Here is Where to Start From! [Archives:2001/16/Viewpoint]

April 16 2001

Last week, I felt some sort of sincerity in the new ministers. Most, but not all, ministers realized that they are being put to test and the whole nation is watching their performance. However, interestingly enough, I realized that some of them are still confused and do not know where to start. “The problems are tremendous. I can see that the burden is too heavy. The challenges are enormous here and there. Even though I have not yet settled down, I find myself opening a Pandora’s box, in the ministry’s files that include unlimited problems and troubles.” This is what one of the ministers said when I visited him at his office to congratulate him on his new post and encourage him to strive to accomplish the ‘change’ we expect from him.
I will not be surprised if I hear that many ministers have already become frustrated. They simply have too many problems to deal with, but have limited time and the clock is ticking. This is why I dedicate this column to the main question they are asking. “Where should we start from?”
I know that it is not an easy issue to deal with. It is a problem, a huge problem and I can understand the frustration of the new ministers who feel that they will be responsible if the conditions do not improve. As such they are aware that every step has to be taken extremely carefully which will make a great difference.
Before I express my own opinion about where to start, I need to explain to all the ministers that if they want to do any good, they should first of all look after the issues of the public. The people and their responses to the ministers’ actions are the ones which will decide whether they have done well or not. The people now have the impression that ministers are corrupt. Even if this is not the case, they always get the feeling that whoever comes to the post of the minister is a ‘corrupt’ individual. So, the first step is to erase this belief. There are many ways to do so. First the minister should not accept the armed guards, and the lavish cars offered by the ministry. Some may think that this is not a serious issue. But according to my experiences, and the comments Yemen Times gets from the people, I believe this should indeed be the first step. For example, If a new minister used to had a 1990 decent Mercedes before being a minister, he does not need to shift to the luxury 2001 Land Cruiser with 4 or more armed escorts. Nothing forces him to do so. He can even refuse the extra cars and escorts. This will be a major indication that he intends to be a ‘clean’ minister with humble attitudes.
The second step is to make a tour of the ministry. He should visit all departments, meet all the employees, and check the different offices in the ministry. He can then see if the employees are available or are out of the office. He should also make sure that they realize he is different from his predecessor. He should explain that he will make frequent visits to the different departments without prior notice. The next step should be to get the feedback from ordinary citizens concerned with the ministry. He should ask about the obstacles, whether bribes have become a necessary evil, whether employees treat them roughly, and how do they assess the schedule and attendance of employees, etc.
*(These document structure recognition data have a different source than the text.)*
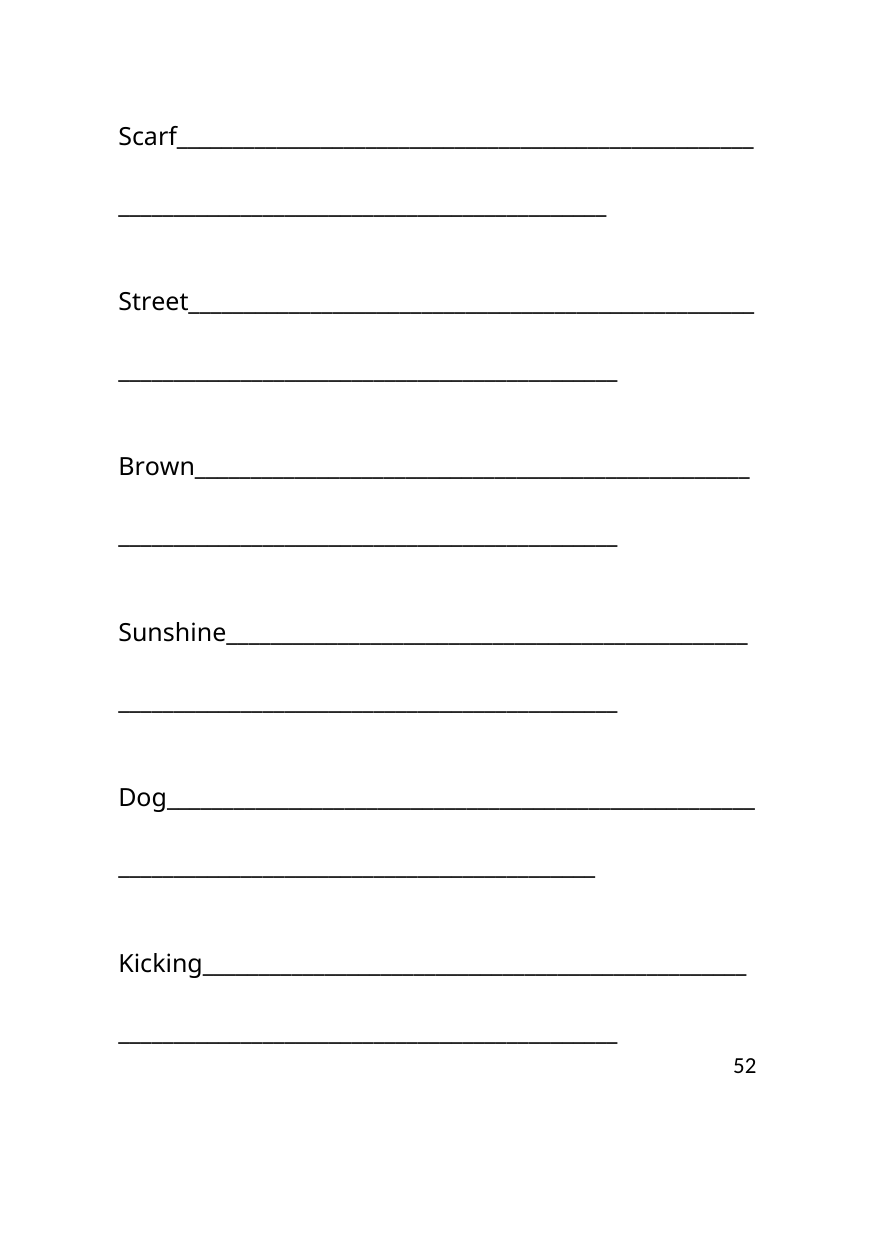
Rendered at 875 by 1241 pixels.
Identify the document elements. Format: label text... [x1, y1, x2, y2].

text Brown_______________________________________________________________________________________________ [118, 118, 756, 220]
text Kicking______________________________________________________________________________________________ [118, 614, 756, 717]
text Lady________________________________________________________________________________________________ [118, 780, 756, 882]
text Sunshine____________________________________________________________________________________________ [118, 283, 756, 386]
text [118, 945, 756, 1047]
text Dog________________________________________________________________________________________________ [118, 449, 756, 551]
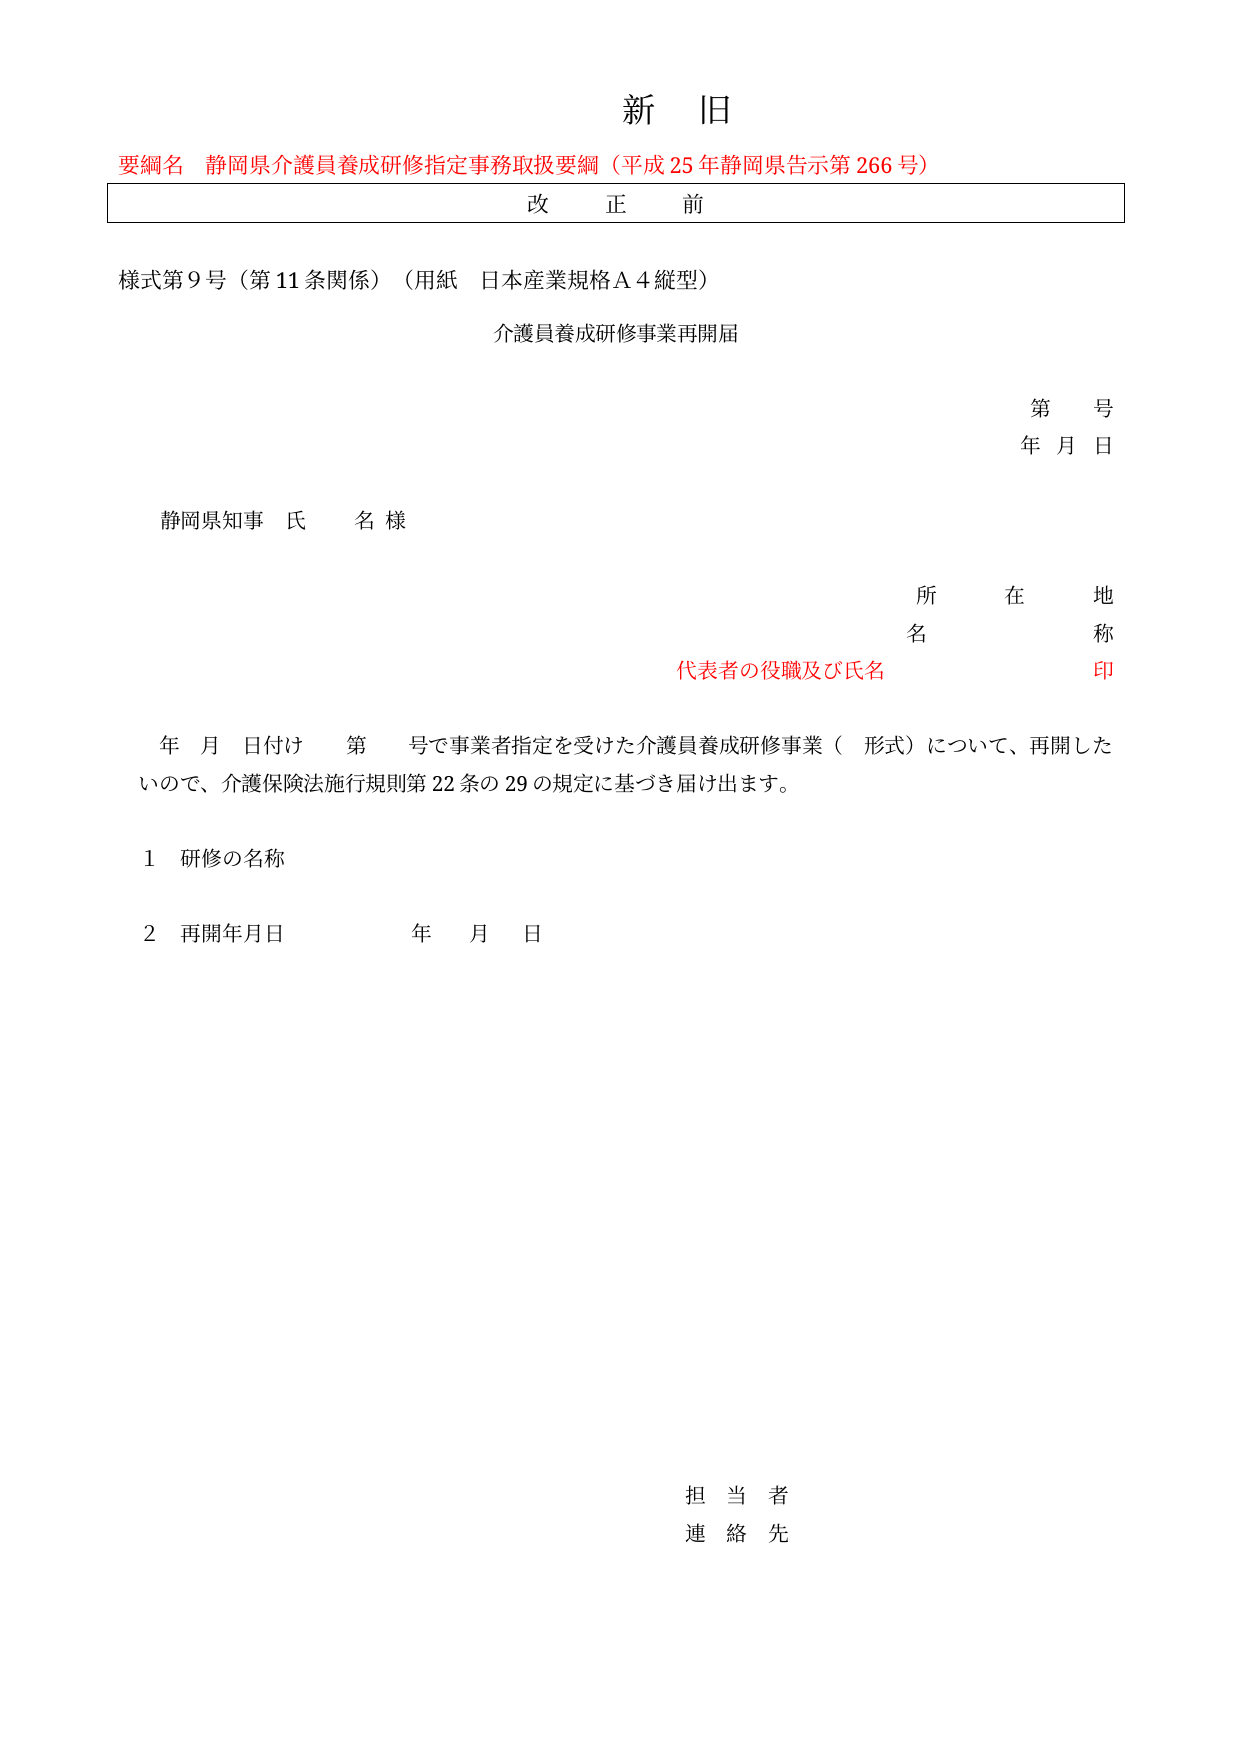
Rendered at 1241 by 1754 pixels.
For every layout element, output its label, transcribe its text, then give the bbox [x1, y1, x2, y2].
Then he should hold a meeting with the heads of the different departments and explain to them the overall strategies of the ministry in general. The main points to be explained are that the minister concerned hates corruption and corrupt employees, and will deal with them severely if he finds out about any corrupt incidents. He of course must follow his words with deeds to show that he is not joking. A few incidents and punishments should be enough to prove that he means business.
All of the above steps are easy to take and show a lot of commitment for change. However, what is more important is that all of the above steps be part of a complete plan for reform and change. Continuation is another issue. The minister must always be alert and make sure that the ones responsible in the ministry will do their job well even if he is not around. Having a few honest reporters as watch dogs is also beneficial.
I hope that these steps will be considered by our new ministers, wishing them luck in their tough and extremely challenging start.